> _选定文本_:
+---+

『题解』UVa11324 The Largest Clique

Problem Portal

Portal1：UVa

Portal2：Luogu

Portal3：Vjudge

Description

Given a directed graph \(\text{G}\), consider the following transformation.

First, create a new graph \(\text{T(G)}\) to have the same vertex set as \(\text{G}\). Create a directed edge between two vertices u and v in \(\text{T(G)}\) if and only if there is a path between u and v in \(\text{G}\) that follows the directed edges only in the forward direction. This graph \(\text{T(G)}\) is often called the \(\texttt{transitive closure}\) of \(\text{G}\).

We define a \(\texttt{clique}\) in a directed graph as a set of vertices \(\text{U}\) such that for any two vertices u and v in \(\text{U}\), there is a directed edge either from u to v or from v to u (or both). The size of a clique is the number of vertices in the clique.

Input

The number of cases is given on the first line of input. Each test case describes a graph \(\text{G}\). It begins with a line of two integers \(n\) and \(m\), where \(0 \leq n \leq 1000\) is the number of vertices of \(\text{G}\) and \(0 \leq m \leq 50, 000\) is the number of directed edges of \(\text{G}\). The vertices of \(\text{G}\) are numbered from \(1\) to \(n\). The following \(m\) lines contain two distinct integers \(u\) and \(v\) between \(1\) and \(n\) which define a directed edge from \(u\) to \(v\) in \(\text{G}\).

+---+

> _任务说明 1_:
请把上面的选定文本一字不改地完整返回。
上面的选定文本和接下来的记录是两份互不相干的材料。

+---+

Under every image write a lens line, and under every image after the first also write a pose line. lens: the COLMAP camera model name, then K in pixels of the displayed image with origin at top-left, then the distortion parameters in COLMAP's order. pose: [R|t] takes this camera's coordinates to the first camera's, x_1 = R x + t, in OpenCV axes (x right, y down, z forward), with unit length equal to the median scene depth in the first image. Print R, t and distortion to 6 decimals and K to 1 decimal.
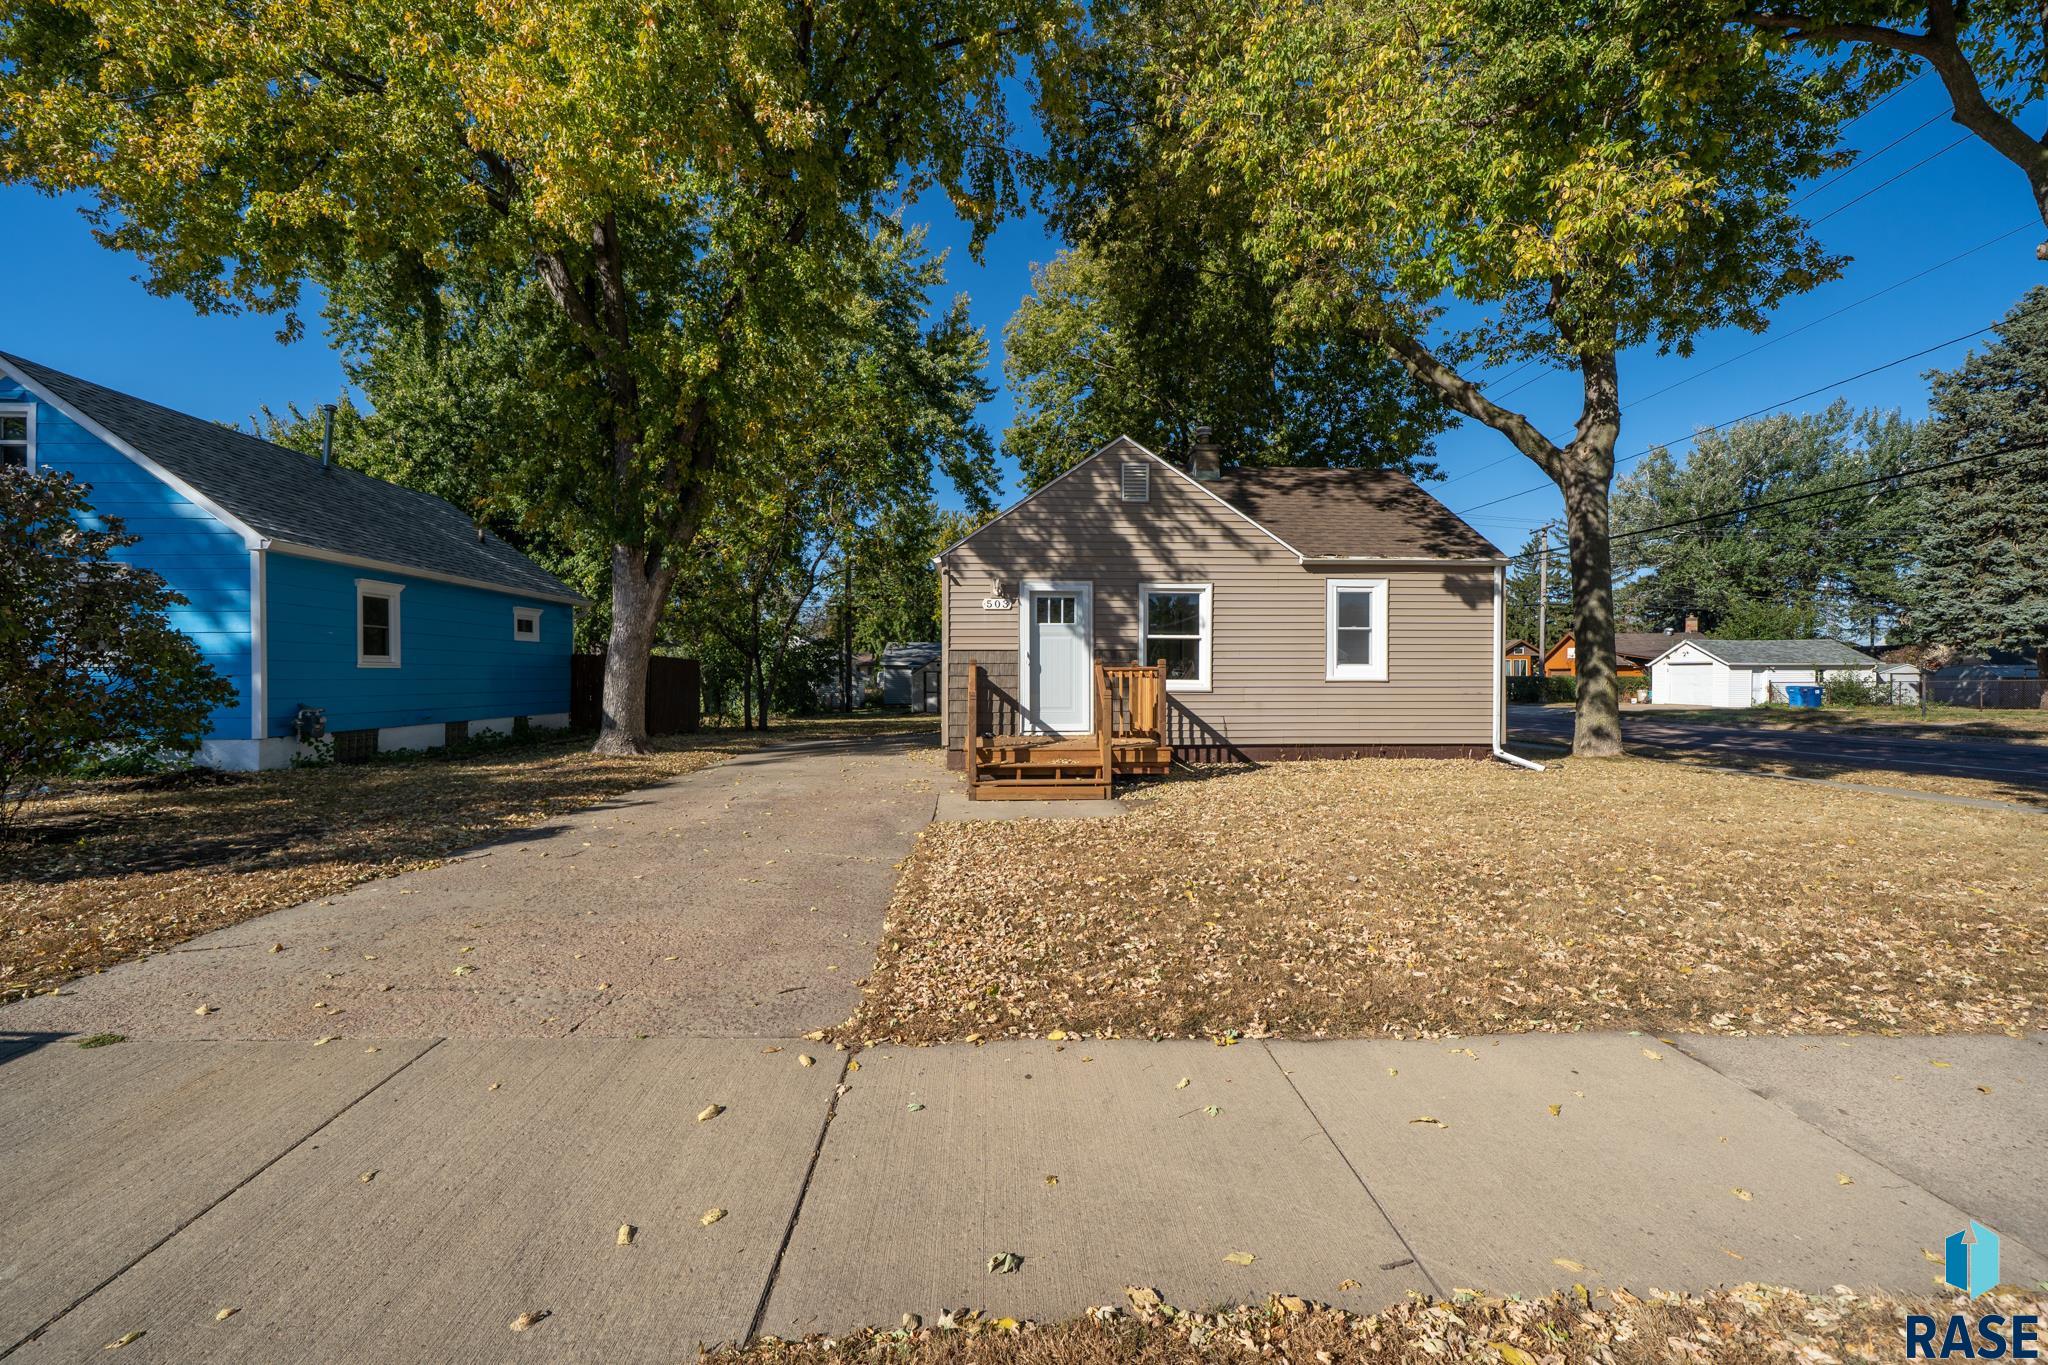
lens RADIAL K [[796.1, 0, 1035.7], [0, 796.1, 695.9], [0, 0, 1]] dist [-0.002106, -0.000261]
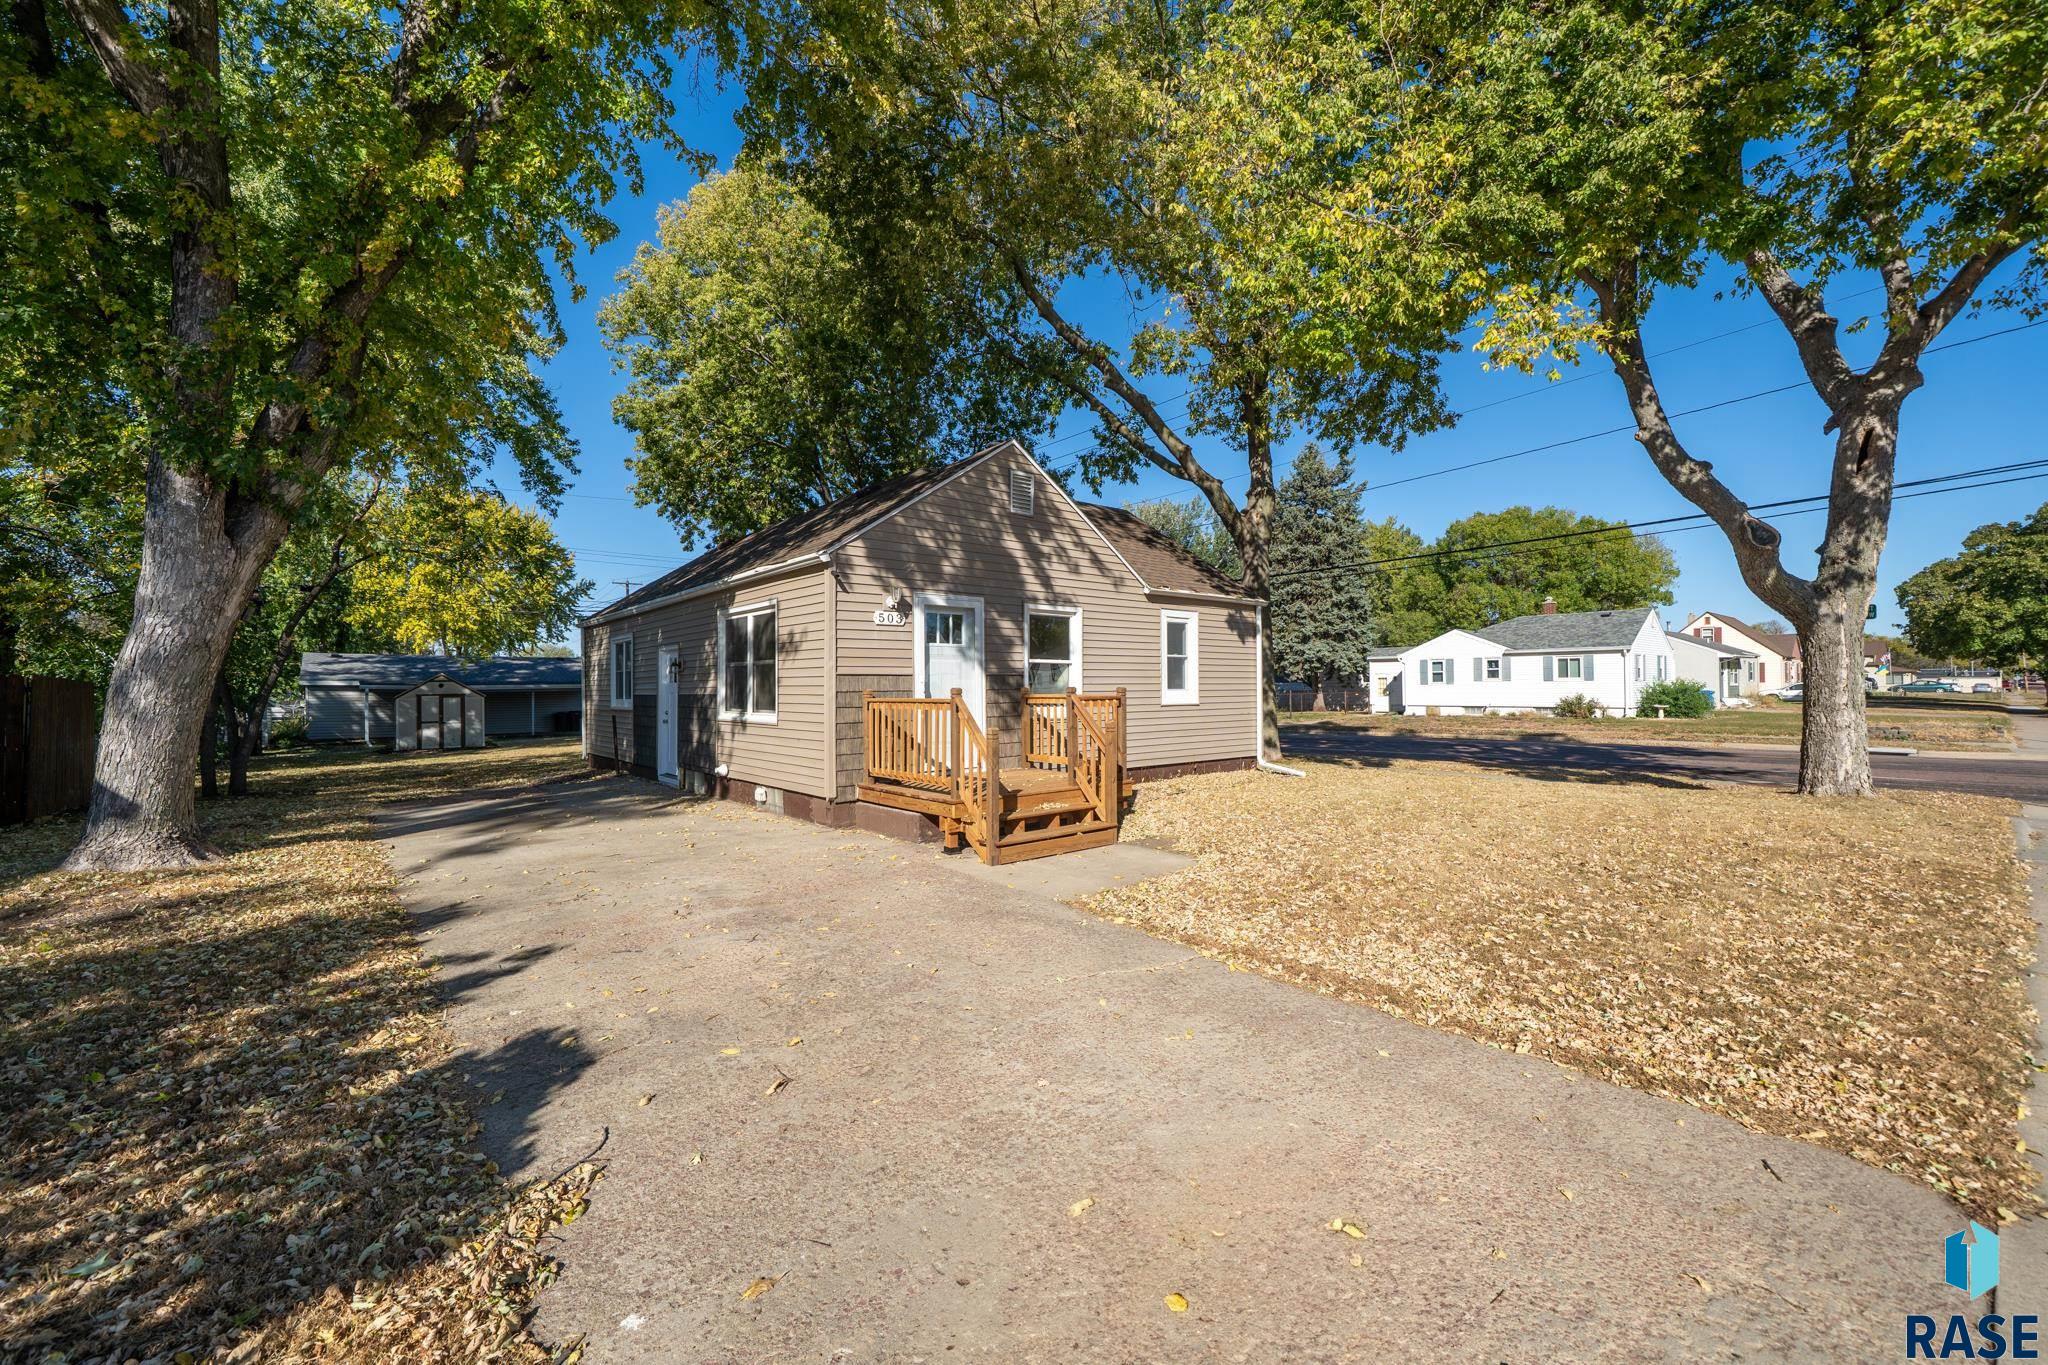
lens RADIAL K [[796.1, 0, 1021.0], [0, 796.1, 691.0], [0, 0, 1]] dist [-0.002106, -0.000261]
pose [[0.806742, -0.007218, 0.590860, -0.417471], [0.023143, 0.999544, -0.019387, -0.021946], [-0.590451, 0.029314, 0.806541, 0.257713]]
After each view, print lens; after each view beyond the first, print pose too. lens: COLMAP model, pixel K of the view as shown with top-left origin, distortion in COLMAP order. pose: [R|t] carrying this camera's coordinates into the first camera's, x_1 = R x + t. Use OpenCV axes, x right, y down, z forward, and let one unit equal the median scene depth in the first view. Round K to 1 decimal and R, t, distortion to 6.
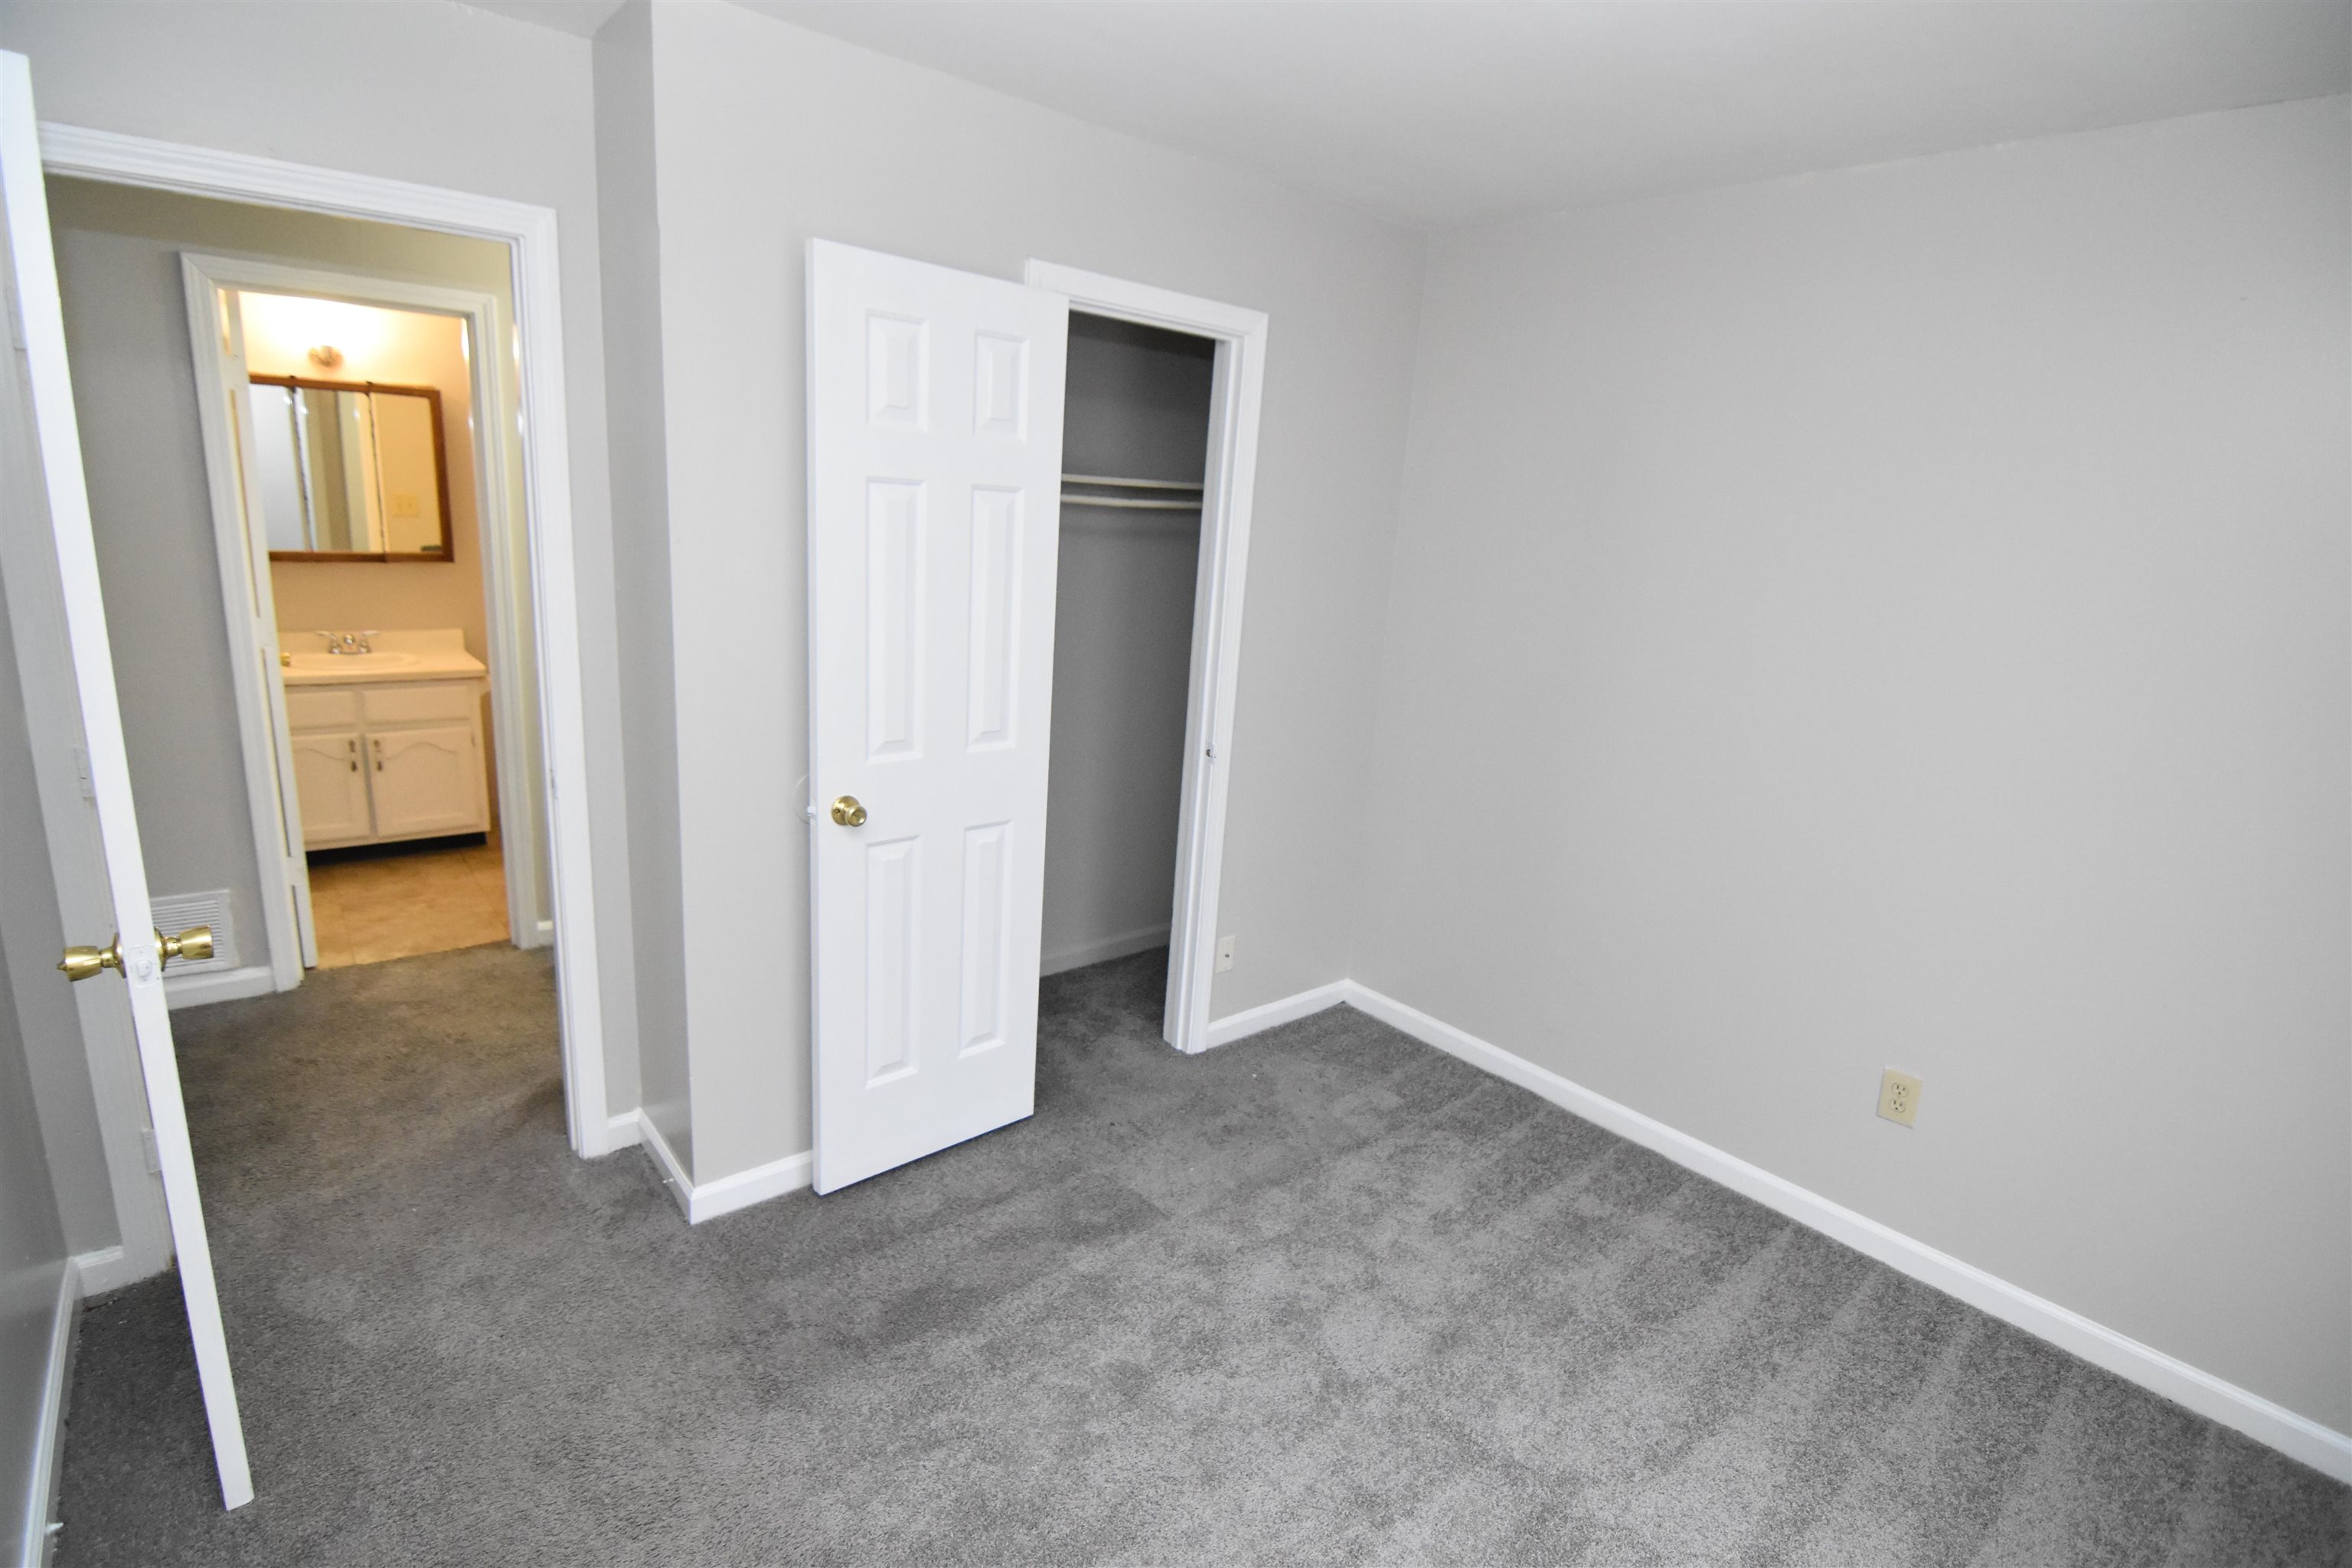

+---+

> _任务说明 2_:
将上面所有记录逐字照原样重新录入，答案中不要包含图片。

> _回答 1_:
『题解』UVa11324 The Largest Clique

Problem Portal

Portal1：UVa

Portal2：Luogu

Portal3：Vjudge

Description

Given a directed graph \(\text{G}\), consider the following transformation.

First, create a new graph \(\text{T(G)}\) to have the same vertex set as \(\text{G}\). Create a directed edge between two vertices u and v in \(\text{T(G)}\) if and only if there is a path between u and v in \(\text{G}\) that follows the directed edges only in the forward direction. This graph \(\text{T(G)}\) is often called the \(\texttt{transitive closure}\) of \(\text{G}\).

We define a \(\texttt{clique}\) in a directed graph as a set of vertices \(\text{U}\) such that for any two vertices u and v in \(\text{U}\), there is a directed edge either from u to v or from v to u (or both). The size of a clique is the number of vertices in the clique.

Input

The number of cases is given on the first line of input. Each test case describes a graph \(\text{G}\). It begins with a line of two integers \(n\) and \(m\), where \(0 \leq n \leq 1000\) is the number of vertices of \(\text{G}\) and \(0 \leq m \leq 50, 000\) is the number of directed edges of \(\text{G}\). The vertices of \(\text{G}\) are numbered from \(1\) to \(n\). The following \(m\) lines contain two distinct integers \(u\) and \(v\) between \(1\) and \(n\) which define a directed edge from \(u\) to \(v\) in \(\text{G}\).

> _回答 2_:
Under every image write a lens line, and under every image after the first also write a pose line. lens: the COLMAP camera model name, then K in pixels of the displayed image with origin at top-left, then the distortion parameters in COLMAP's order. pose: [R|t] takes this camera's coordinates to the first camera's, x_1 = R x + t, in OpenCV axes (x right, y down, z forward), with unit length equal to the median scene depth in the first image. Print R, t and distortion to 6 decimals and K to 1 decimal.
lens RADIAL K [[796.1, 0, 1035.7], [0, 796.1, 695.9], [0, 0, 1]] dist [-0.002106, -0.000261]
lens RADIAL K [[796.1, 0, 1021.0], [0, 796.1, 691.0], [0, 0, 1]] dist [-0.002106, -0.000261]
pose [[0.806742, -0.007218, 0.590860, -0.417471], [0.023143, 0.999544, -0.019387, -0.021946], [-0.590451, 0.029314, 0.806541, 0.257713]]
After each view, print lens; after each view beyond the first, print pose too. lens: COLMAP model, pixel K of the view as shown with top-left origin, distortion in COLMAP order. pose: [R|t] carrying this camera's coordinates into the first camera's, x_1 = R x + t. Use OpenCV axes, x right, y down, z forward, and let one unit equal the median scene depth in the first view. Round K to 1 decimal and R, t, distortion to 6.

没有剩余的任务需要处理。